Gerade starke Bohrhämmer haben eine Rutschkupplung, die das Rückschlagen der Maschine bei klemmendem Bohrer wirkungsvoll verhindert.

Nicht alle Modelle haben jedoch diese Kupplung :frowning:

Wenn man auf einer Leiter eine sicheren, beidfüßigen Stand mit gutem Schwerpunkt einnimmt, direkt hinter dem Bohrloch arbeitet und die Maschine mit beiden Händen führt, kann es einen dabei aber nicht von der Leiter hauen :smile:

HTH

G imager

Servus, Reinhard,

das gabs mal vor vielen Jahren. Da haben sich die Bohrmaschinen gefressen und dich mitgenommen. Deswegen wollte mein Vater mich, von allen anderen Arbeiten abgesehen, nie mit einer Hilti arbeiten lassen.

Heute gibts, wie bereits erwähnt, Rutschkupplungen.

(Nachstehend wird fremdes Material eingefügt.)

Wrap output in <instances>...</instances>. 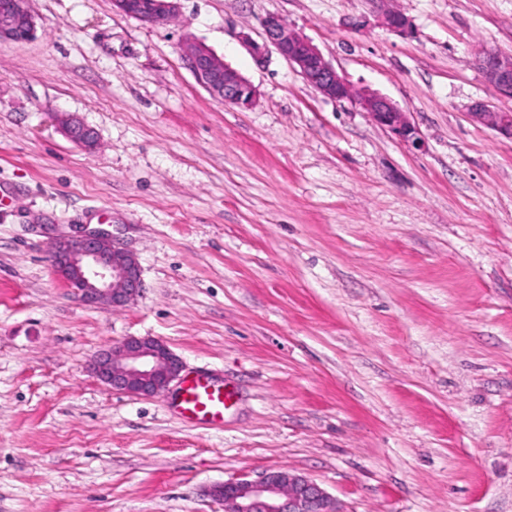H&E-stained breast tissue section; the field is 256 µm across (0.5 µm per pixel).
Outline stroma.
Returning a JSON list of instances; mask_svg holds the SVG:
<instances>
[{"label":"stroma","mask_w":512,"mask_h":512,"mask_svg":"<svg viewBox=\"0 0 512 512\" xmlns=\"http://www.w3.org/2000/svg\"><path fill=\"white\" fill-rule=\"evenodd\" d=\"M28 7L35 38L0 42V512H224L210 487L278 468L345 512H512V140L468 114L512 111L477 65L512 50V0H179L164 23ZM270 13L417 143L276 50L256 61ZM188 42L255 103L200 86ZM99 225L140 263L123 307L82 303L50 261ZM130 336L233 390L223 424L92 374ZM183 58L197 82L212 95L242 108L254 103V85L209 48L190 44L184 50ZM63 131L72 141L93 148L97 143L96 132L75 117H67L63 122Z\"/></svg>","instance_id":"stroma-1"}]
</instances>
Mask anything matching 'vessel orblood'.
I'll return each instance as SVG.
<instances>
[{
	"mask_svg": "<svg viewBox=\"0 0 512 512\" xmlns=\"http://www.w3.org/2000/svg\"><path fill=\"white\" fill-rule=\"evenodd\" d=\"M233 401V391L203 369L185 374L174 390L177 412L189 423L220 425Z\"/></svg>",
	"mask_w": 512,
	"mask_h": 512,
	"instance_id": "obj_1",
	"label": "vessel or blood"
}]
</instances>
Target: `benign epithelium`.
I'll return each instance as SVG.
<instances>
[{
    "label": "benign epithelium",
    "mask_w": 512,
    "mask_h": 512,
    "mask_svg": "<svg viewBox=\"0 0 512 512\" xmlns=\"http://www.w3.org/2000/svg\"><path fill=\"white\" fill-rule=\"evenodd\" d=\"M179 0H113L120 12L147 21L175 17ZM37 31V22L27 0H0V41L26 42ZM266 42L245 39L252 55L261 59L266 44L298 69L305 82L335 101H354L375 122L405 141H417L414 126L406 113L388 97L374 91L357 90L325 59L308 38L289 28L279 16L264 20ZM184 62L197 82L226 103L247 108L256 98L254 85L209 48L190 44ZM479 67L493 91L512 98V53L484 49ZM470 117L512 140V112H494L477 101ZM63 131L72 141L93 148L96 132L75 117L63 122ZM56 274L87 305L108 303L123 307L141 288L137 258L112 243L104 228H86L77 235L62 236L50 245ZM94 374L105 384L127 394L150 396L169 389L179 379L181 362L161 341L150 337H128L115 348L98 353L92 362ZM210 494L224 504V512H345L319 484L284 469H269L254 479L232 478L210 488Z\"/></svg>",
    "instance_id": "1"
}]
</instances>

Also heutzutage kein Problem.
Gruß Manu

Moin!
Bei Akkumaschienen dieser Größe hätte ich jetzt vermutet das die Kraft nicht ausreicht.
DAs mit den Rutschkopplungen wurde ja schon gesagt.
Aber Ich habe mal mit ner Großen Bohrmaschine nen 40er Loch durch ne Betondecke Bohren müssen (Also durch den Fußboden von Oben nach unten). Das die Rutschkopplung defekt war wusste ich nicht. Als ich dann auf Eisen kam konnte ich die Maschine nicht mehr halten. Folge war ne NEtte Quetschung mit sofort geplatzter Blutblase an der Hand die zwischen Wand und Griff geraten war. Alles nicht so Wild. Aber auf ner Leiter - mit evl etwas ungünstigen stand hätte das anders enden können.
Gruß Werwölfling

Ich weiß leider nicht wie die Frage lauten soll die ich ansich
stellen will :frowning:

Etwa so, wenn man einigermaßen kräftig ist kann einen sowas von
der Leiter hauen?

Hallo Reinhard.

Das manche neue Bohrmaschinen eine Rutschkupplung bzw. ein einstellbares Drehmoment haben sollte inzwischen klar geworden sein.

Ebenso, dass man leicht und locker von der Leiter geschleudert werden kann wenn die Maschine sich plötzlich um sich selbst dreht und man sie festklammert.

Man kann dann nur auf seinen Instinkt hoffen und die Maschine rechtzeitig loslassen, leider denkt man aber auch dann immer noch an die Kosten für eine neue Maschine…, c’est la vie.

Wenn du weiterhin mit einer alten Maschine ohne Rutschkupplung arbeiten möchtest, kannst du dich auch elektrotechnisch gegen Unfälle schützen. Denn die Stromaufnahme bei Volllast ist bekannt. Wird sie überschritten (wenn die Maschine frisst) helfen sogenannte Halbleitersicherungen. Das sind die schnellsten Abschalter, die es bezahlbar gibt und man kann sie auf mA einstellen.